(Dataset entries)
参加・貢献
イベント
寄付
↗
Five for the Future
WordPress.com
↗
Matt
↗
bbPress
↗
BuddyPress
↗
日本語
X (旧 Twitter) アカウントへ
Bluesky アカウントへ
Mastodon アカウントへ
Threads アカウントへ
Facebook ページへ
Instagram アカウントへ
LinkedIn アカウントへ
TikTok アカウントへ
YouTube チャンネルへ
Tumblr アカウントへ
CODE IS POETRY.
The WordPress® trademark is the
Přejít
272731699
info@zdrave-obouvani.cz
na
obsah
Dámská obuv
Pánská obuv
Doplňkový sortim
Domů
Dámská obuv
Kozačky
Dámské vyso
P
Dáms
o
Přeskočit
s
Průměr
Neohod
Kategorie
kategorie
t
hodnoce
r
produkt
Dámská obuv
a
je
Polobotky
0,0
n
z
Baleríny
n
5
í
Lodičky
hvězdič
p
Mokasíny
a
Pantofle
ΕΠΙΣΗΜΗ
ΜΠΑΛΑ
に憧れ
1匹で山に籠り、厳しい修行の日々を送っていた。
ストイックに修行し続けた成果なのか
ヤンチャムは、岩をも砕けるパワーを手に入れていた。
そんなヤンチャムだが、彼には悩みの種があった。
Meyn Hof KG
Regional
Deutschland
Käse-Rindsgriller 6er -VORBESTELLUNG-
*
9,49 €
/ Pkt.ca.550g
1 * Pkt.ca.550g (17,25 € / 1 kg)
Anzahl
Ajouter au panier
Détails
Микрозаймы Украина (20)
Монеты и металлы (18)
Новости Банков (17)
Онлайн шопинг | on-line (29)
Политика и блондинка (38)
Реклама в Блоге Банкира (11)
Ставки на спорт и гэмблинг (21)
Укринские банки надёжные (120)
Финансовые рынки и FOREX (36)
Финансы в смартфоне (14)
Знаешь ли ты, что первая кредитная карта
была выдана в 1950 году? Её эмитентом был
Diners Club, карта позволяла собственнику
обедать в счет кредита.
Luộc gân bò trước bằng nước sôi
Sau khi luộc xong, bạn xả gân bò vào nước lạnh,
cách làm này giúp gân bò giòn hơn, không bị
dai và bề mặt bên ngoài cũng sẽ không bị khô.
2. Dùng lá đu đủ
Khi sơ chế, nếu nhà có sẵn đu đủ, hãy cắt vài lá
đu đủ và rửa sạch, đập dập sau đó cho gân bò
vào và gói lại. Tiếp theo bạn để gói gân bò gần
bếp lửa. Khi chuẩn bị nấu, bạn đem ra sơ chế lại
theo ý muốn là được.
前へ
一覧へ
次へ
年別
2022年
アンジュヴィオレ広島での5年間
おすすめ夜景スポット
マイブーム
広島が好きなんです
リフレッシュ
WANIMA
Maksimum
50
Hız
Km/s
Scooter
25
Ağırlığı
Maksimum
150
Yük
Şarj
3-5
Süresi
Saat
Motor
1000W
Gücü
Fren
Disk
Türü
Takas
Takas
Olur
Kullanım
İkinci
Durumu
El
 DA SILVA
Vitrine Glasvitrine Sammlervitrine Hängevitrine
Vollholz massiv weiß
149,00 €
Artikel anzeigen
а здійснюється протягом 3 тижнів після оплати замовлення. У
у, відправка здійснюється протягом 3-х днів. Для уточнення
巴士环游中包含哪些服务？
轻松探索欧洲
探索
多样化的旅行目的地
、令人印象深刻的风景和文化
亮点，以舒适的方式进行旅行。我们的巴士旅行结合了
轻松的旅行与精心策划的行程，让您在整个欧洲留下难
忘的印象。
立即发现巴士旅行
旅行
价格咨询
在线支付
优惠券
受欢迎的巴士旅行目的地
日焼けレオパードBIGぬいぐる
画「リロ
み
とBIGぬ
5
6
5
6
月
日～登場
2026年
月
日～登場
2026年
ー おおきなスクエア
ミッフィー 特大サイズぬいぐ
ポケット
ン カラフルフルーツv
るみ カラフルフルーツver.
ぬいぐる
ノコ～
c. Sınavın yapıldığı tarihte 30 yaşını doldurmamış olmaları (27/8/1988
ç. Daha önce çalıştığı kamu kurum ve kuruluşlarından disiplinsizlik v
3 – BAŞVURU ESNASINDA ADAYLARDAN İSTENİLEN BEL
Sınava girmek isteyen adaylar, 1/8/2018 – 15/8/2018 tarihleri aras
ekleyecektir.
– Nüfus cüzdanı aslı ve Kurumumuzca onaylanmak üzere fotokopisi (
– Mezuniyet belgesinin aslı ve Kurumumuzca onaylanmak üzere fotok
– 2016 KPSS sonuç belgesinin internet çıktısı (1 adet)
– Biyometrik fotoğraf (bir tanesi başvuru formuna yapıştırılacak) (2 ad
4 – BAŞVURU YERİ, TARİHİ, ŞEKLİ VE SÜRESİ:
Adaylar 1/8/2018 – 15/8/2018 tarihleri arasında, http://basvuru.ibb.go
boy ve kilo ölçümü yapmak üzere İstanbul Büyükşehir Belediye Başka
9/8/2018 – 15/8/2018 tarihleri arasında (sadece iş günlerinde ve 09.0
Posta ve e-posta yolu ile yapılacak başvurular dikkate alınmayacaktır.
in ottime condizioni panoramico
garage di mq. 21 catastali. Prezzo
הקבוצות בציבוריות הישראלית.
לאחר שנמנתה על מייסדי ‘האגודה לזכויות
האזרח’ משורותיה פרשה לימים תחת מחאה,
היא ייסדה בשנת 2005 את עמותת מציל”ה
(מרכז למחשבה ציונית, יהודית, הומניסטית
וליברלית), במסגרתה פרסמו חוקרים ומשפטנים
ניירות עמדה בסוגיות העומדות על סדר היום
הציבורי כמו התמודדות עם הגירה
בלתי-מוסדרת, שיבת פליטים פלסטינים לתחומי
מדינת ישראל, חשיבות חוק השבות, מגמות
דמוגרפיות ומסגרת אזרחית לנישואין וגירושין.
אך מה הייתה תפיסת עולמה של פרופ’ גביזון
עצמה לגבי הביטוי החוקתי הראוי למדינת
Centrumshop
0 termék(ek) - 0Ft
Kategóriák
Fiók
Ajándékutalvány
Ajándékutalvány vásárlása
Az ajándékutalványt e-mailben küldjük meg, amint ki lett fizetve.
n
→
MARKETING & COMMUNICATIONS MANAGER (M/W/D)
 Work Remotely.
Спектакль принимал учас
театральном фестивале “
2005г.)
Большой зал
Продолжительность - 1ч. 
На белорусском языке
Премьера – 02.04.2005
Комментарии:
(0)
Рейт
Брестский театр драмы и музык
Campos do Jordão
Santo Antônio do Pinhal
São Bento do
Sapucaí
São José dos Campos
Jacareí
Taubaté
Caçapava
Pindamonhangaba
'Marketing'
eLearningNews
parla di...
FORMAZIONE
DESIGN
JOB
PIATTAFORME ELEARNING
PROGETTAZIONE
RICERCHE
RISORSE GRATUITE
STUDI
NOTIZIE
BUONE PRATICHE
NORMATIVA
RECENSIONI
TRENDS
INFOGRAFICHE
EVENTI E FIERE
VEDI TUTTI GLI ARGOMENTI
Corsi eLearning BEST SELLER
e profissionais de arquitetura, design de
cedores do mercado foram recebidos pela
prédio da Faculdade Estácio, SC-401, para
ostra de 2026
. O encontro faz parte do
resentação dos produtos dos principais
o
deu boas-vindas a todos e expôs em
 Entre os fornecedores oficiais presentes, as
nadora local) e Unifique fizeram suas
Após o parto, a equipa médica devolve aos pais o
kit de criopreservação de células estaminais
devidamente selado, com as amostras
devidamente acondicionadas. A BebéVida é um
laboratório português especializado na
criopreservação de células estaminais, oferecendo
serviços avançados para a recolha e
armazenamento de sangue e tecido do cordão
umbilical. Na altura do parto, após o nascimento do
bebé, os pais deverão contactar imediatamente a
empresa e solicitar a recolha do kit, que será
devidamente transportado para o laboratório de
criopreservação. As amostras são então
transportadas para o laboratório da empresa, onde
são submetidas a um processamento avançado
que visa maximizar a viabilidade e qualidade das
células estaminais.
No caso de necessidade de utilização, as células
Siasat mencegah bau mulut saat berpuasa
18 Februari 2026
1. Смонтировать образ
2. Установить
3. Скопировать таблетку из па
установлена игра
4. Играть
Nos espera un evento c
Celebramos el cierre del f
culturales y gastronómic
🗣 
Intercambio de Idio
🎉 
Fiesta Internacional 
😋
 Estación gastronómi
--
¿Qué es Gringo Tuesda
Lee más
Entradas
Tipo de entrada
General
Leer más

What this task involves
Among the records above, find each line containing the string "здійснюється" and copy it.

Answer for the task
а здійснюється протягом 3 тижнів після оплати замовлення. У
у, відправка здійснюється протягом 3-х днів. Для уточнення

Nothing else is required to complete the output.